▶ **Task brief**
Turn the lines of the records into a numbered list, covering only the line containing "locality: North Manchuria." through the last line of the records, both included, and skipping any blank lines.

>> START Data provided

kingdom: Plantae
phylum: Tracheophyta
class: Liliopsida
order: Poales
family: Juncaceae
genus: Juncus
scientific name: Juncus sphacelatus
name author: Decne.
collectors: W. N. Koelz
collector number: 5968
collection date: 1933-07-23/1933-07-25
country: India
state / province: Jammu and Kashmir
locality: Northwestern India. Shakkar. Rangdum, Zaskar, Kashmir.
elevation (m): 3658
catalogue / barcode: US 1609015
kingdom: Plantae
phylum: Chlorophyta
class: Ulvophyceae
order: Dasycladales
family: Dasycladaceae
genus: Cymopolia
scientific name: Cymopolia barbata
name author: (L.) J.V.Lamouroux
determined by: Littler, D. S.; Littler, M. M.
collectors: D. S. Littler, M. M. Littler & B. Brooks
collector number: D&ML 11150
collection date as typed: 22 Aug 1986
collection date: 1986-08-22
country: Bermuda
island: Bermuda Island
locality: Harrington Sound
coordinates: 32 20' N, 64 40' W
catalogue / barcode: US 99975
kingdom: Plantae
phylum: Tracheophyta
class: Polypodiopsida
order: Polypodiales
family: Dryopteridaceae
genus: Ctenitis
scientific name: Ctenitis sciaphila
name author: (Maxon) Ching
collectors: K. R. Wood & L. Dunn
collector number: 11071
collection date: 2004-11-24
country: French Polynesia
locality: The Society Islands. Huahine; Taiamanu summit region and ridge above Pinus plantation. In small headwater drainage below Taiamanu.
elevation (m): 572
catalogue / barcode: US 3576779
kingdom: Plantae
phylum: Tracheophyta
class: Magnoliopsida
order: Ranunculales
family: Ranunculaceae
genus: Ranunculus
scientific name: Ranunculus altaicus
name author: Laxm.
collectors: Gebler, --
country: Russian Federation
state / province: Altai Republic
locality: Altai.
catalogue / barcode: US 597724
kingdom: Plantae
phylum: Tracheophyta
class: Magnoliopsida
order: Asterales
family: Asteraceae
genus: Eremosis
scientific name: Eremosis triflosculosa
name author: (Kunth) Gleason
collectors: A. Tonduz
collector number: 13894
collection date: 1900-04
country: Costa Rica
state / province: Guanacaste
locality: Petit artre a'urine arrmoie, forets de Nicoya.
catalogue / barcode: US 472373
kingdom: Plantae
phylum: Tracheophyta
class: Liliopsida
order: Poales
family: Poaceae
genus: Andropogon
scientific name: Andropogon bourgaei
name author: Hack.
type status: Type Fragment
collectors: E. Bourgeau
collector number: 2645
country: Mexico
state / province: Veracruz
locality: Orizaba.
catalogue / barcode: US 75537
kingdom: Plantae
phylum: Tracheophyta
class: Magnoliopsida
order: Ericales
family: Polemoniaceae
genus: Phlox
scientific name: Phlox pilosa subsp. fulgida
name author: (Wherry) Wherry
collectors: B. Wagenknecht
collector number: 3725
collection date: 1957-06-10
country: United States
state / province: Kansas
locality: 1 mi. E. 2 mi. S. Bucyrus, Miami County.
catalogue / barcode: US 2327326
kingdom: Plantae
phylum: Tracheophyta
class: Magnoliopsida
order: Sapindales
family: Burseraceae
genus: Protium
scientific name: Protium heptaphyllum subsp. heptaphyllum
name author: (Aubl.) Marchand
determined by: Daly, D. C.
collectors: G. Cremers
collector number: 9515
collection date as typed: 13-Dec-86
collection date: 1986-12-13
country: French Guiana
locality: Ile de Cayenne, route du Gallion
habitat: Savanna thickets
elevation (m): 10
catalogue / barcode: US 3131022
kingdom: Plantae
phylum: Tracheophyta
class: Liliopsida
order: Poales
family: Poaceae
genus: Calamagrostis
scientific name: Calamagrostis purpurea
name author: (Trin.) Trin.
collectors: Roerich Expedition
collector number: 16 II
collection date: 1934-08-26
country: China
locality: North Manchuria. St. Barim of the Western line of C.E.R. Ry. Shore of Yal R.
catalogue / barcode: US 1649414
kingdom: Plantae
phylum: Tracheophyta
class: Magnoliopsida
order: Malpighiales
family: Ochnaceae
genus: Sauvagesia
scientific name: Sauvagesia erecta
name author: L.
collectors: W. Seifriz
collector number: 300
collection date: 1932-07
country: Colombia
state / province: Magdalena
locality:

>> END Data provided

▶ **Right answer**
1. locality: North Manchuria. St. Barim of the Western line of C.E.R. Ry. Shore of Yal R.
2. catalogue / barcode: US 1649414
3. kingdom: Plantae
4. phylum: Tracheophyta
5. class: Magnoliopsida
6. order: Malpighiales
7. family: Ochnaceae
8. genus: Sauvagesia
9. scientific name: Sauvagesia erecta
10. name author: L.
11. collectors: W. Seifriz
12. collector number: 300
13. collection date: 1932-07
14. country: Colombia
15. state / province: Magdalena
16. locality:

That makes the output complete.